For backpropagation, matters are a bit trickier, especially when we compute the gradients with regard to the parameters wℎ of the objective function L. To be specific, by the chain rule,

역전파의 경우, 특히 목적 함수 L의 매개변수 wℎ에 대한 그래디언트를 계산할 때 문제가 좀 더 까다롭습니다. 구체적으로 체인 규칙에 따르면,

The first and the second factors of the product in (9.7.3) are easy to compute. The third factor ∂ℎt/∂wℎ is where things get tricky, since we need to recurrently compute the effect of the parameter wℎ on ℎt. According to the recurrent computation in (9.7.1), ℎt depends on both ℎt−1 and wℎ, where computation of ℎt−1 also depends on wℎ. Thus, evaluating the total derivate of ℎt with respect to wℎ using the chain rule yields

(9.7.3)에서 제품의 첫 번째 및 두 번째 요소는 계산하기 쉽습니다. 세 번째 요소 ∂ℎt/∂wℎ는 ℎt에 대한 매개변수 wℎ의 효과를 반복적으로 계산해야 하기 때문에 상황이 까다로워집니다. (9.7.1)의 반복 계산에 따르면 ℎt는 ℎt-1과 wℎ 모두에 의존하며, 여기서 ℎt-1의 계산도 wℎ에 의존합니다. 따라서 체인 룰을 사용하여 wℎ에 대한 ℎt의 총 도함수를 평가하면 다음과 같습니다.
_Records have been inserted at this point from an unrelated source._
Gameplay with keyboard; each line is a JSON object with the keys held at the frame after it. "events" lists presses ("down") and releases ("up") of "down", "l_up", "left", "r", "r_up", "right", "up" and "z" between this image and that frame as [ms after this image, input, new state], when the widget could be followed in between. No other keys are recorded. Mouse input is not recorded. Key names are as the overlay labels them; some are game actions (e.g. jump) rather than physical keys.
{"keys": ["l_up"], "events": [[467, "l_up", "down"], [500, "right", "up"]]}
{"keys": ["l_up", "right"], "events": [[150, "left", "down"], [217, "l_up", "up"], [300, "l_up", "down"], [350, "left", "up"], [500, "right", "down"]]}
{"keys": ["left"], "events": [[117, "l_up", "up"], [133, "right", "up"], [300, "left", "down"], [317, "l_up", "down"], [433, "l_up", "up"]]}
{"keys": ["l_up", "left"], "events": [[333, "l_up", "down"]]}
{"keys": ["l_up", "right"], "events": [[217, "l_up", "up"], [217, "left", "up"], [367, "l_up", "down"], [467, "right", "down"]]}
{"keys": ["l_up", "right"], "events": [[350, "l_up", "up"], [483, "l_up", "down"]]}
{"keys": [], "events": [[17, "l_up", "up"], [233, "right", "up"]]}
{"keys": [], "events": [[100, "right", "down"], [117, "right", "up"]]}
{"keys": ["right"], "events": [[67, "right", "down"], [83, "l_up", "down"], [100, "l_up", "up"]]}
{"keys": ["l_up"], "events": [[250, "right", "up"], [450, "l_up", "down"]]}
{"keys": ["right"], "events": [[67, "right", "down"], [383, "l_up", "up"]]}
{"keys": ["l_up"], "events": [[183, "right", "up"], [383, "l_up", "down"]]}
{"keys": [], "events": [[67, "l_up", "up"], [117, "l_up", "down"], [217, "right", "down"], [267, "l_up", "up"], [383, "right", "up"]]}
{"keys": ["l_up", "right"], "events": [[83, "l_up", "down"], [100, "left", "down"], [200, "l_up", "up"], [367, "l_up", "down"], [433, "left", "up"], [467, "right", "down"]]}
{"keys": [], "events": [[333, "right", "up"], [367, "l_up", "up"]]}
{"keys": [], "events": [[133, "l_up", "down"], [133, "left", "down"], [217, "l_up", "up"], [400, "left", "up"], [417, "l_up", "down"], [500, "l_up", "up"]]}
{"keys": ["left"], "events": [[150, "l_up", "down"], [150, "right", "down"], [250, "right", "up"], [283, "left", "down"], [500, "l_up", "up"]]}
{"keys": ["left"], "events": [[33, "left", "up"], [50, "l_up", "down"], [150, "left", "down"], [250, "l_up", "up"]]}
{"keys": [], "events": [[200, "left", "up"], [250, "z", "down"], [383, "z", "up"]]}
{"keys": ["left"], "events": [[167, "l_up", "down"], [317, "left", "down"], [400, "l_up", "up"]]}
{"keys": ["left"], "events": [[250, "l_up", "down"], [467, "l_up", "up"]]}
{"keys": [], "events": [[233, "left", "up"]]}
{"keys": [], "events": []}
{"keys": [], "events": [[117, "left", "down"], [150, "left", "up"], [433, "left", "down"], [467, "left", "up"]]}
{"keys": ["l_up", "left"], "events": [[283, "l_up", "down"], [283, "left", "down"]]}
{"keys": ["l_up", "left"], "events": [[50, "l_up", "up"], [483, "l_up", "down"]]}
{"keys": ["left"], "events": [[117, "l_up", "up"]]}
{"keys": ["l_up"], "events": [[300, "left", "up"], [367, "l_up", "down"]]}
To derive the above gradient, assume that we have three sequences {at},{bt},{ct} satisfying a0=0 and at=bt+ctat−1 for t=1,2,…. Then for t≥1, it is easy to show

위의 그래디언트를 도출하기 위해 t=1,2,…에 대해 a0=0 및 at=bt+ctat−1을 만족하는 세 개의 시퀀스 {at},{bt},{ct}가 있다고 가정합니다. 그런 다음 t≥1인 경우 표시하기 쉽습니다.

By substituting at, bt, and ct according to

다음에 따라 at, bt 및 ct를 대체하여

the gradient computation in (9.7.4) satisfies at=bt+ctat−1. Thus, per (9.7.5), we can remove the recurrent computation in (9.7.4) with

(9.7.4)의 그래디언트 계산은 at=bt+ctat−1을 충족합니다. 따라서 (9.7.5)에 따라 (9.7.4)에서 반복 계산을 제거할 수 있습니다.

While we can use the chain rule to compute ∂ℎt/∂wℎ recursively, this chain can get very long whenever t is large. Let’s discuss a number of strategies for dealing with this problem.

체인 규칙을 사용하여 ∂ℎt/∂wℎ를 재귀적으로 계산할 수 있지만 이 체인은 t가 클 때마다 매우 길어질 수 있습니다. 이 문제를 처리하기 위한 여러 가지 전략에 대해 논의해 봅시다.

9.7.1.1. Full Computation

One idea might be to compute the full sum in (9.7.7). However, this is very slow and gradients can blow up, since subtle changes in the initial conditions can potentially affect the outcome a lot. That is, we could see things similar to the butterfly effect, where minimal changes in the initial conditions lead to disproportionate changes in the outcome. This is generally undesirable. After all, we are looking for robust estimators that generalize well. Hence this strategy is almost never used in practice.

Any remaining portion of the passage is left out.